July 27, 2022 09:10 AM EDTUpdated 01:03 PM R&DDiscovery
RNAi for common diseases? Alnylam plans to forge a path forward, starting with new obesity gene target
Lei Lei Wu
Just over a month after it scored an approval for a next-gen RNAi therapy for hATTR amyloidosis, Alnylam has unveiled a bit more on where it plans to go next.
The Cambridge, MA-based biopharma announced Wednesday morning that it would be putting its RNAi technology toward some much, much broader indications — cardiometabolic diseases, which implicates a broad range of conditions, such as heart disease, diabetes and stroke, that collectively are the leading cause of death in the world.
Alnylam already has a program for one cardiometabolic disease, NASH, in which fatty tissue builds up in the liver and causes damage and inflammation. The biopharma also has a program for hypertension, or high blood pressure, which is associated with many cardiometabolic conditions.
Specifically, this new program plans on targeting the INHBE gene. The target was derived from a Alnylam-led study that used UK Biobank data, and arose from a larger UK Biobank-Biopharma collaboration that also includes Regeneron, AbbVie, AstraZeneca, Biogen and Pfizer, in which the biopharmas will sequence the exomes of all UK Biobank volunteers.
While Alnylam did not specify a disease area, the paper and subsequent press release both point toward type 2 diabetes and coronary heart disease as potential indications for this new program.
In the Nature Communications study, the researchers found that rare mutations in INHBE in liver cytokines were associated with lowering a surrogate measure (that combines waist-to-hip ratio and BMI) for abdominal fat, suggesting INHBE as a potential target. In the paper, the researchers write, “Importantly, by reducing abdominal fat, drugs targeting INHBE would have a distinct biological mechanism to existing drugs for CHD and T2D and may complement current therapies.”

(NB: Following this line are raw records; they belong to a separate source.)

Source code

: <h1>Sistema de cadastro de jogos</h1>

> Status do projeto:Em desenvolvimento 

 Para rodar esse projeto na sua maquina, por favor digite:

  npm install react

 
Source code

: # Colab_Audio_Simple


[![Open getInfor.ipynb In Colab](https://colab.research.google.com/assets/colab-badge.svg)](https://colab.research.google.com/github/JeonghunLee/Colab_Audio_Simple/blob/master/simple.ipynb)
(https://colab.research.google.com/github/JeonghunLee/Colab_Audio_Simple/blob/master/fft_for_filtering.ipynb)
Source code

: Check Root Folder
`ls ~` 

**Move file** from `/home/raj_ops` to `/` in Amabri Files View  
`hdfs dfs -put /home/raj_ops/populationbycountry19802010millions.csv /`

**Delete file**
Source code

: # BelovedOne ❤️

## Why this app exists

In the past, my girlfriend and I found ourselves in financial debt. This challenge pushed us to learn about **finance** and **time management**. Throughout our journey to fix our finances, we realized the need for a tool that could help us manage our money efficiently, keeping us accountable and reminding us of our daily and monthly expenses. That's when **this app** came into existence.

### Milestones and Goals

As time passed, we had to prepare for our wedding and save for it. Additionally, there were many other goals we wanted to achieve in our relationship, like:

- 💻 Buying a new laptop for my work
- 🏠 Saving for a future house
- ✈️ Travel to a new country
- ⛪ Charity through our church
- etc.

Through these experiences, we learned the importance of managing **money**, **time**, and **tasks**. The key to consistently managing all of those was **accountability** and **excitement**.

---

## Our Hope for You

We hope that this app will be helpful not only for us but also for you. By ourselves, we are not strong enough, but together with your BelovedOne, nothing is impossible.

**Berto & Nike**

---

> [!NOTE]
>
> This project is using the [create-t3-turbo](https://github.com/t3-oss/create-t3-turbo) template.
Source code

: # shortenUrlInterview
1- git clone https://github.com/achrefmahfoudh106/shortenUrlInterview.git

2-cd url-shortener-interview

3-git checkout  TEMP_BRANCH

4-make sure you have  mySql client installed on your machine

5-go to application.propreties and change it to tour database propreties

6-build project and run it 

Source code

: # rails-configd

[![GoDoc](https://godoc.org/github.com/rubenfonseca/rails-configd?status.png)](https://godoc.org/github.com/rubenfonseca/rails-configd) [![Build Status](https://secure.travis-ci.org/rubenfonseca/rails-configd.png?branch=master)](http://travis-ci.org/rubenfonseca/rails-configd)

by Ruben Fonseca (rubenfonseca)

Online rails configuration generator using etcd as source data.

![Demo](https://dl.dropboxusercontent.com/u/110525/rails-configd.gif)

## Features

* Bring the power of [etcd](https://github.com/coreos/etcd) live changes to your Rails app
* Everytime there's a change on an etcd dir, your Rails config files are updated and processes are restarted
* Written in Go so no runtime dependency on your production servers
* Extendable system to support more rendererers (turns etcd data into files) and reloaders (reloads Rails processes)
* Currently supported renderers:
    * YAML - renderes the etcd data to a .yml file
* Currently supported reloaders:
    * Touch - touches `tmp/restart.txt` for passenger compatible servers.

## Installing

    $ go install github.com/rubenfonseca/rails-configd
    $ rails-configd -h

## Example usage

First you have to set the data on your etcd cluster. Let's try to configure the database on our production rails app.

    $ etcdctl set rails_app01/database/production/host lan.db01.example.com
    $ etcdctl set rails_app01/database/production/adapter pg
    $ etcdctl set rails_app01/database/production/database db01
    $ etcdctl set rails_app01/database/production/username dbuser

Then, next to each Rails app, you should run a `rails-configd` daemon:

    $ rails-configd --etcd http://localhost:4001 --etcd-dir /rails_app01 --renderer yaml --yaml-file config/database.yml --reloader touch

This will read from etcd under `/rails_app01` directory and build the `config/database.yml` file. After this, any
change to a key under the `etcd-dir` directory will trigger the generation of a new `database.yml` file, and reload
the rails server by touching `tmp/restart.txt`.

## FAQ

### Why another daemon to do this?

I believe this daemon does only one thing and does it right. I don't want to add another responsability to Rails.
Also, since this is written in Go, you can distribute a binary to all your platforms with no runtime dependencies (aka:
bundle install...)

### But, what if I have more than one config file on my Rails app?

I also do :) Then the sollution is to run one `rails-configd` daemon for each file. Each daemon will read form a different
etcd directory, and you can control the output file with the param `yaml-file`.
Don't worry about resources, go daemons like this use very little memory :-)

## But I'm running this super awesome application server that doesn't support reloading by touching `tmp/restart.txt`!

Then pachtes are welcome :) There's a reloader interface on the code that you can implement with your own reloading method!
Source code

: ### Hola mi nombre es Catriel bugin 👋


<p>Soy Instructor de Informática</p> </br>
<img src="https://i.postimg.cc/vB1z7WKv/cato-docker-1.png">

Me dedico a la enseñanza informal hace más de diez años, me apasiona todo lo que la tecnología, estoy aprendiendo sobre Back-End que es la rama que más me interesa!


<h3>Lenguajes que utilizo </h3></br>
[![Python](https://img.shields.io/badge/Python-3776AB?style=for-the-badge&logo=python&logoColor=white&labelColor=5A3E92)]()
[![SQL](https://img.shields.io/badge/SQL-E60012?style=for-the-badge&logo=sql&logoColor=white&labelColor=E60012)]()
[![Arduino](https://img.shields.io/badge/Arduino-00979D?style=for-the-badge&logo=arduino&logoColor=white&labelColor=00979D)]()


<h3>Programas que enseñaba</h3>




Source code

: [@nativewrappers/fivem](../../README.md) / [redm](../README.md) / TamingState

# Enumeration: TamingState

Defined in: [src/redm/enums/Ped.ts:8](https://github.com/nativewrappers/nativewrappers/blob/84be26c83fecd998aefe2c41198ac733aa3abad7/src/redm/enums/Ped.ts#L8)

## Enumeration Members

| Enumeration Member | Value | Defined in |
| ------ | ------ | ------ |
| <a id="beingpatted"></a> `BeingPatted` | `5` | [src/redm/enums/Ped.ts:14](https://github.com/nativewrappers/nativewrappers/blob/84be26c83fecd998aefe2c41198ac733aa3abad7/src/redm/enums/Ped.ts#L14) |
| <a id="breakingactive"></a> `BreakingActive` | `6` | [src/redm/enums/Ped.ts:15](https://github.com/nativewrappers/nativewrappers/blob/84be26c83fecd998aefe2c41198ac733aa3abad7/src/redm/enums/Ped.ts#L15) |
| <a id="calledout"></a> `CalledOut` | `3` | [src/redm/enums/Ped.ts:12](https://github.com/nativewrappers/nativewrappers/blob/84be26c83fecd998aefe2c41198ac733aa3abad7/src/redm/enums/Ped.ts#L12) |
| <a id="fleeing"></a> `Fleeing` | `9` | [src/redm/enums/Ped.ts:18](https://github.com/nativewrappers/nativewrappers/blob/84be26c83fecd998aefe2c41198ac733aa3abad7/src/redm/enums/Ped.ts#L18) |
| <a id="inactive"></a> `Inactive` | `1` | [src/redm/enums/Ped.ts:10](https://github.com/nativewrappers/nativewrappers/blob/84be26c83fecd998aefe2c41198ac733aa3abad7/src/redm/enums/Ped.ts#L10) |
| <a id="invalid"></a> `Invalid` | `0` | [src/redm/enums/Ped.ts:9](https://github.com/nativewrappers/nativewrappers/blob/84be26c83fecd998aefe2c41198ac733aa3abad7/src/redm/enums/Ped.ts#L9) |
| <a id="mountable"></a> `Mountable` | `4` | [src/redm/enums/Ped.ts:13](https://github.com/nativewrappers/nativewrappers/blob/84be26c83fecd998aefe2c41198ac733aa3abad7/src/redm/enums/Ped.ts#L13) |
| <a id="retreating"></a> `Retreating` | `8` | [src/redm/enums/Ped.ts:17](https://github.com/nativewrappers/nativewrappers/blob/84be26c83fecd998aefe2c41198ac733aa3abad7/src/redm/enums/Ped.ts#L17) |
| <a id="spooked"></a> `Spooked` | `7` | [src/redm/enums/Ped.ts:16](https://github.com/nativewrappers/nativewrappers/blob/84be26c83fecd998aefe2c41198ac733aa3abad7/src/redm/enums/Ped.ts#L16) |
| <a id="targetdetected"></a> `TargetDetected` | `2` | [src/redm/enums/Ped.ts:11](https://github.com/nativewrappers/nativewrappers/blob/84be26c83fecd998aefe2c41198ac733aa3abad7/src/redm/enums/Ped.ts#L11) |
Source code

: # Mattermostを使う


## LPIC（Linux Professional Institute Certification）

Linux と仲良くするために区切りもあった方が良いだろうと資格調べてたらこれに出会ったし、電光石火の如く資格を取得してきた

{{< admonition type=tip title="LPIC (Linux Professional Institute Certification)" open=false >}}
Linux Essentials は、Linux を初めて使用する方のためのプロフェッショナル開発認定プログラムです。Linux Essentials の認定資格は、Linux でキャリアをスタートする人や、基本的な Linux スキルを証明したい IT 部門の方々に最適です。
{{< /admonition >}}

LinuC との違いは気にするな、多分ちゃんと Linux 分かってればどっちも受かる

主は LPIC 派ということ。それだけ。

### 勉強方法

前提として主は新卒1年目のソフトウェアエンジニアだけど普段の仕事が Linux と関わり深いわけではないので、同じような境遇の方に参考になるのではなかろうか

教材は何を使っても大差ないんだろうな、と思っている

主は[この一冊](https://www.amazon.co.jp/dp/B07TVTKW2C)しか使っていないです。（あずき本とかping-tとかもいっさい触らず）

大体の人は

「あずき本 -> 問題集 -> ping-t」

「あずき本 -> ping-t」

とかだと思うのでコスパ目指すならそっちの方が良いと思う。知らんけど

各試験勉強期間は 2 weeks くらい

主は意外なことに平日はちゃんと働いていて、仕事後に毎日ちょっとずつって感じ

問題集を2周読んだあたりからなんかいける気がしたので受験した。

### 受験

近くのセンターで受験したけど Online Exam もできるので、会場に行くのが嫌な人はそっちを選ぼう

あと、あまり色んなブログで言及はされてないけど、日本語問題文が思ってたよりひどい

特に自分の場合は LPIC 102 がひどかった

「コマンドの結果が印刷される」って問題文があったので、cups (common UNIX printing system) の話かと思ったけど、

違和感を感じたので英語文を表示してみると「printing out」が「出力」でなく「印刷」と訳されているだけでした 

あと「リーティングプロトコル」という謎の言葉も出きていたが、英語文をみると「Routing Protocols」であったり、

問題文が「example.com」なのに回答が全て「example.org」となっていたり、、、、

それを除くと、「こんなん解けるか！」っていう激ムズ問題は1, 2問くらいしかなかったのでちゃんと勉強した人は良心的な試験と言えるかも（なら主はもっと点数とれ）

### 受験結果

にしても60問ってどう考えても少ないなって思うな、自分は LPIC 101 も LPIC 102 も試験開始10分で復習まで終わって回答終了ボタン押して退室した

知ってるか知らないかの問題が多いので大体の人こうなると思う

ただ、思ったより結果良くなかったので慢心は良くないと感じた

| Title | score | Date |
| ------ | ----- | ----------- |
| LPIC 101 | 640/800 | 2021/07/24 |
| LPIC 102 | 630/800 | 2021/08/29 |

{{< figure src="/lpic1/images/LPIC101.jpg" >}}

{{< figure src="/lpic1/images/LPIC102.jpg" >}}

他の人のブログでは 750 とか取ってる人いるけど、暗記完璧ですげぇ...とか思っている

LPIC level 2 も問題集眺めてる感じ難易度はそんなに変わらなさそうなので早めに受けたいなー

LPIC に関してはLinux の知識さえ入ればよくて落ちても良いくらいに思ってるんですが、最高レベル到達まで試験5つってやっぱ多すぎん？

Paul Nioi, who leads Alnylam’s discovery and translational research program, echoed that idea in a prepared statement:
There is a well-established causal link between increased waist-to-hip ratio and a person’s risk of cardiometabolic conditions. By exploring the genetic determinants of waist-to-hip ratio in this study, important insights into the mechanisms that contribute to body fat distribution were uncovered helping identify potential therapeutic targets for abdominal obesity, like INHBE. The results of this exome-wide analysis suggest that targeting INHBE is predicted to have broad beneficial effects on all facets of metabolic syndrome with potential reductions in the risk of type 2 diabetes and coronary heart disease. We are currently testing this hypothesis, with the goal of pursuing a development candidate targeting INHBE in the near future.
The program continues to push Alnylam’s RNAi technology to increasingly common conditions, a direction it has been headed more recently, despite starting in the rare disease space with hATTR amyloidosis.
In other news on its amyloidosis program, the biopharma awaits data on the use of Onpattro in ATTR with cardiomyopathy, a more common subtype of the disease. In that indication, Pfizer’s Vyndaqel/Vyndamax made $2 billion in 2021, making it Pfizer’s top-selling rare disease drug.
This story was updated to clarify that Alnylam is waiting for data on Onpattro, not an FDA decision.